**About this task:**
Please count the lines in the rows below that contain the word "Wklej", matching uppercase and lowercase exactly, and give only the number.

**Dataset entries:**
· · · · · · ·

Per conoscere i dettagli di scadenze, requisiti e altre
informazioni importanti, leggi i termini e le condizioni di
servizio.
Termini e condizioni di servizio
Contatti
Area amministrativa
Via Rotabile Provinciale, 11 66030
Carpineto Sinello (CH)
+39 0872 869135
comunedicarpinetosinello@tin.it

· · · · · · ·

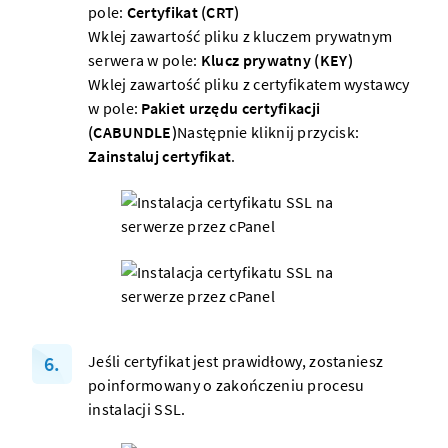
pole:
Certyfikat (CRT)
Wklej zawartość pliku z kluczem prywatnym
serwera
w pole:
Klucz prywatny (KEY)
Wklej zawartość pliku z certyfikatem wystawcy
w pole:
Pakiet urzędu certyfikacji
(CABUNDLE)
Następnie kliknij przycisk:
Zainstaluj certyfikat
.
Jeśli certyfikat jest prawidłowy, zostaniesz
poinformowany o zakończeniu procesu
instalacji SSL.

· · · · · · ·

**Result of the task:**
2